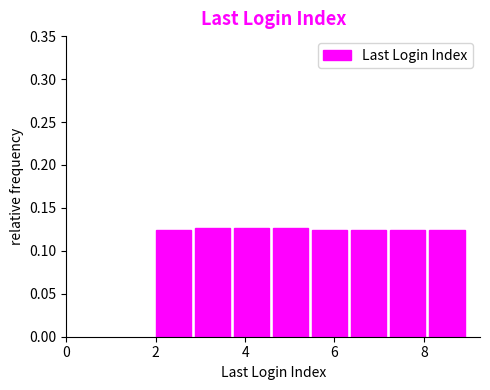

Reading left to right, list every bar in this chart as the range it spans on the x-axis followed by its height. Neither the bar edges nor the heights are printed on the chart, so give them approximately, as read against the axes.

2.0 to 2.8: 0.125
2.8 to 3.8: 0.125
3.8 to 4.6: 0.125
4.6 to 5.6: 0.125
5.6 to 6.4: 0.125
6.4 to 7.2: 0.125
7.2 to 8.2: 0.125
8.2 to 9.0: 0.125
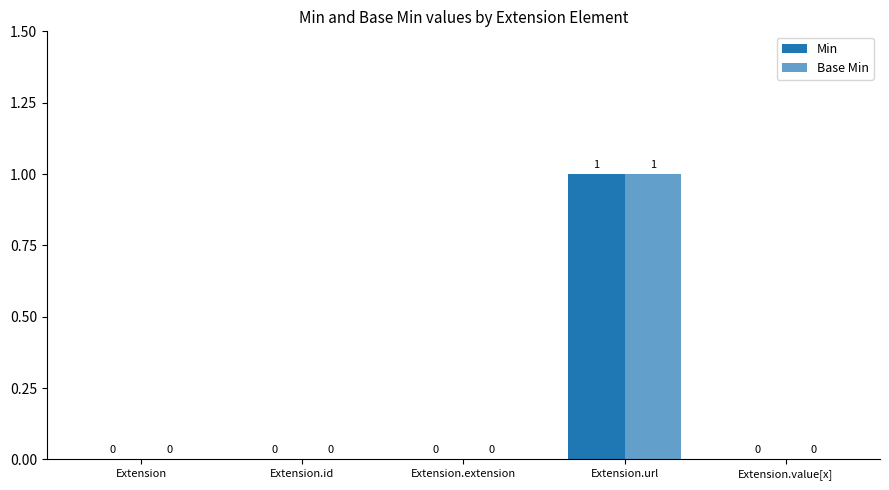

Does the chart contain stacked bars?

No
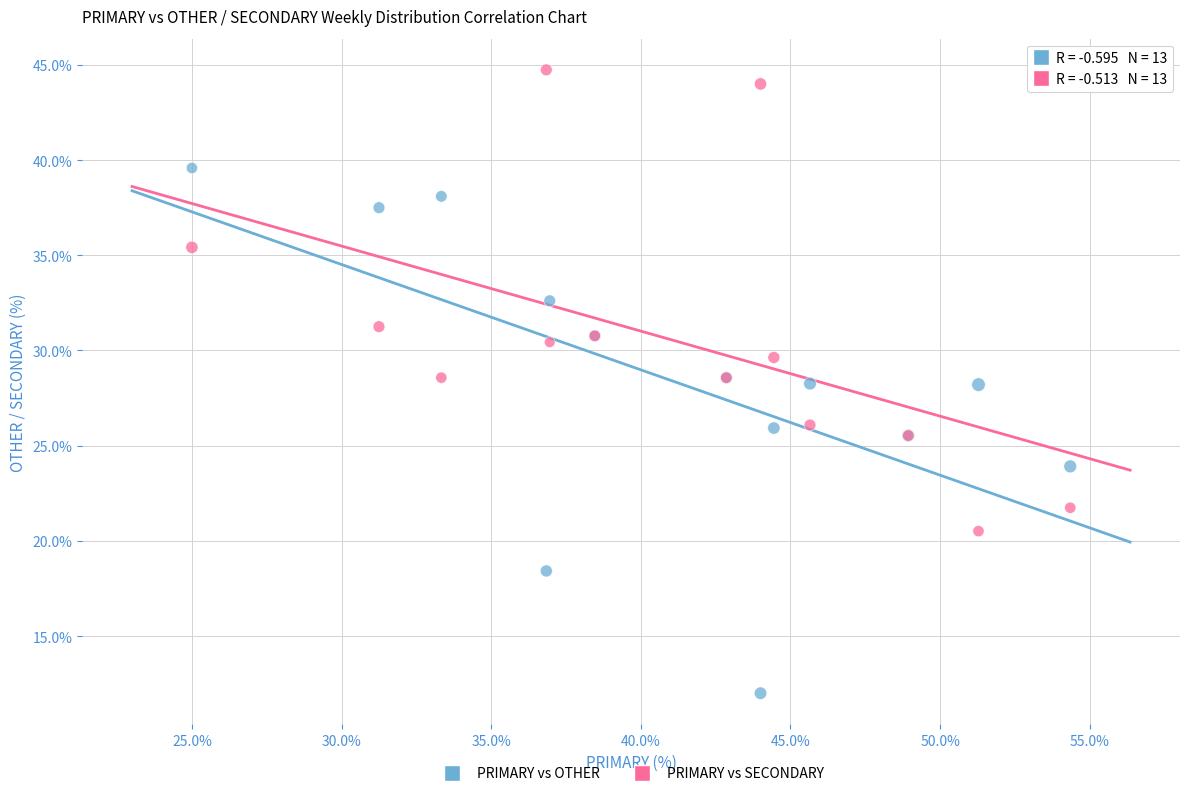

Which series reaches the minimum Y coordinate?

PRIMARY vs OTHER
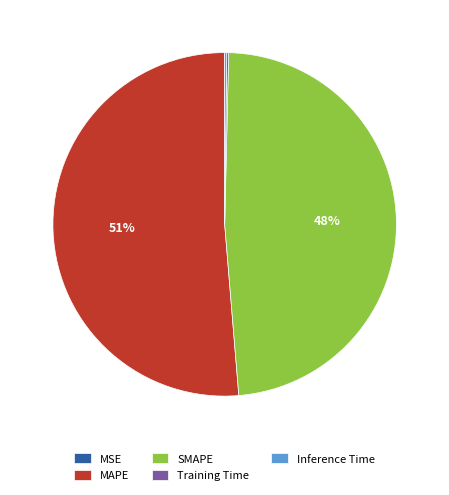

Is there a majority slice in this chart?

Yes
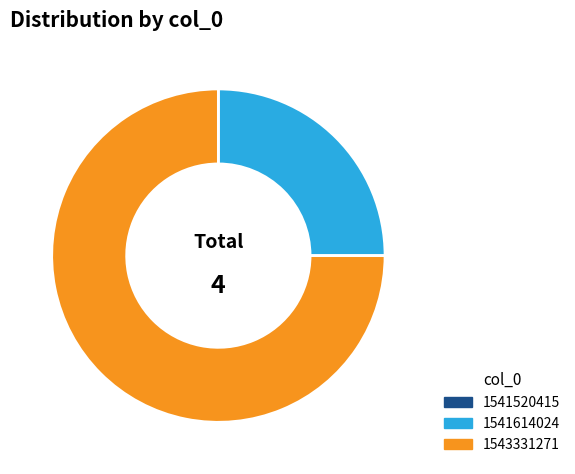

Which has a higher value, 1541614024 or 1543331271?

1543331271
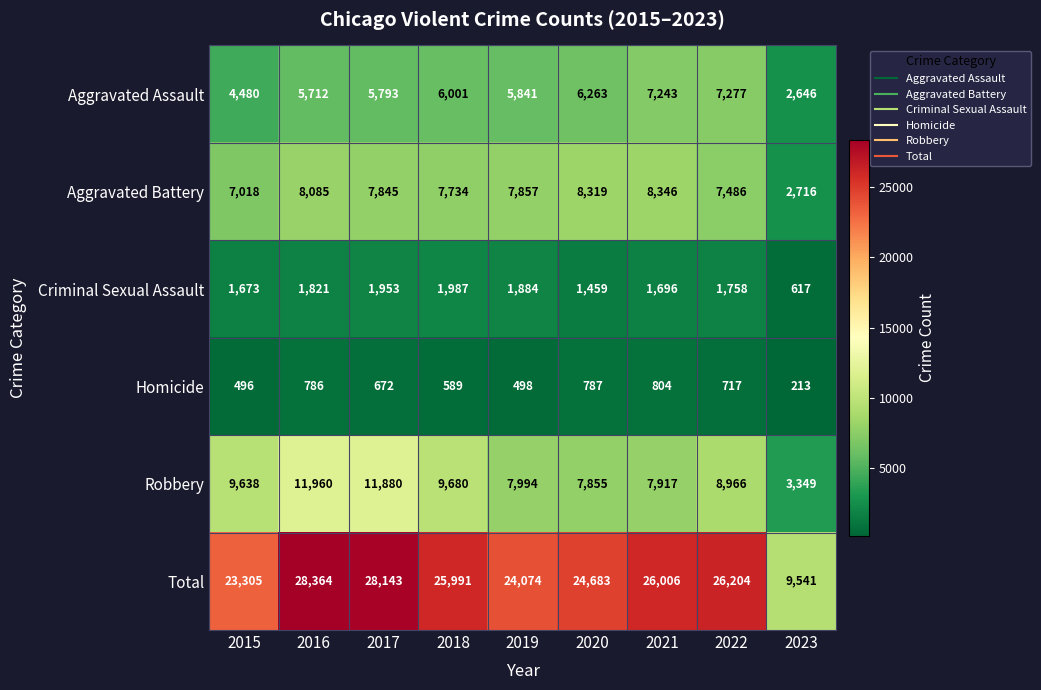

What is the spread (max minus min) of values at 2019?

23576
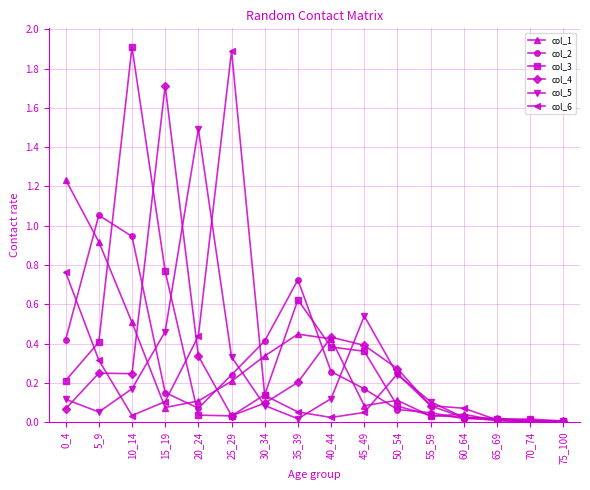

What is the value of the col_3 point at the 3rd from the left?

1.9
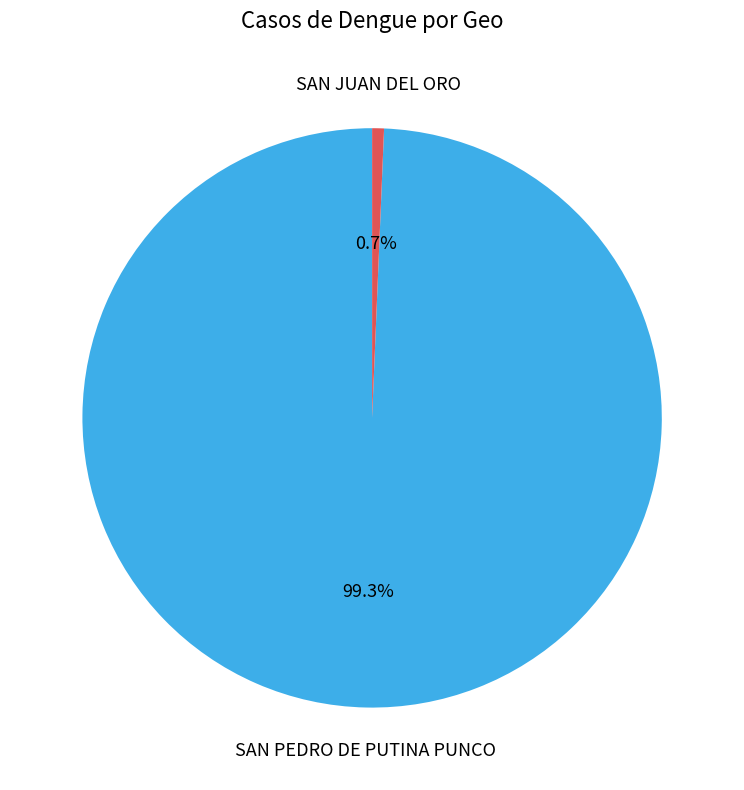

Is there a majority slice in this chart?

Yes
---
→ **Work instructions**: Copy out every row above word for word, leaving out the pictures.

→ **Response**:
Reading left to right, list every bar in this chart as the range it spans on the x-axis followed by its height. Neither the bar edges nor the heights are printed on the chart, so give them approximately, as read against the axes.

2.0 to 2.8: 0.125
2.8 to 3.8: 0.125
3.8 to 4.6: 0.125
4.6 to 5.6: 0.125
5.6 to 6.4: 0.125
6.4 to 7.2: 0.125
7.2 to 8.2: 0.125
8.2 to 9.0: 0.125

Does the chart contain stacked bars?

No

Which series reaches the minimum Y coordinate?

PRIMARY vs OTHER

Is there a majority slice in this chart?

Yes

Which has a higher value, 1541614024 or 1543331271?

1543331271

What is the spread (max minus min) of values at 2019?

23576

What is the value of the col_3 point at the 3rd from the left?

1.9

Is there a majority slice in this chart?

Yes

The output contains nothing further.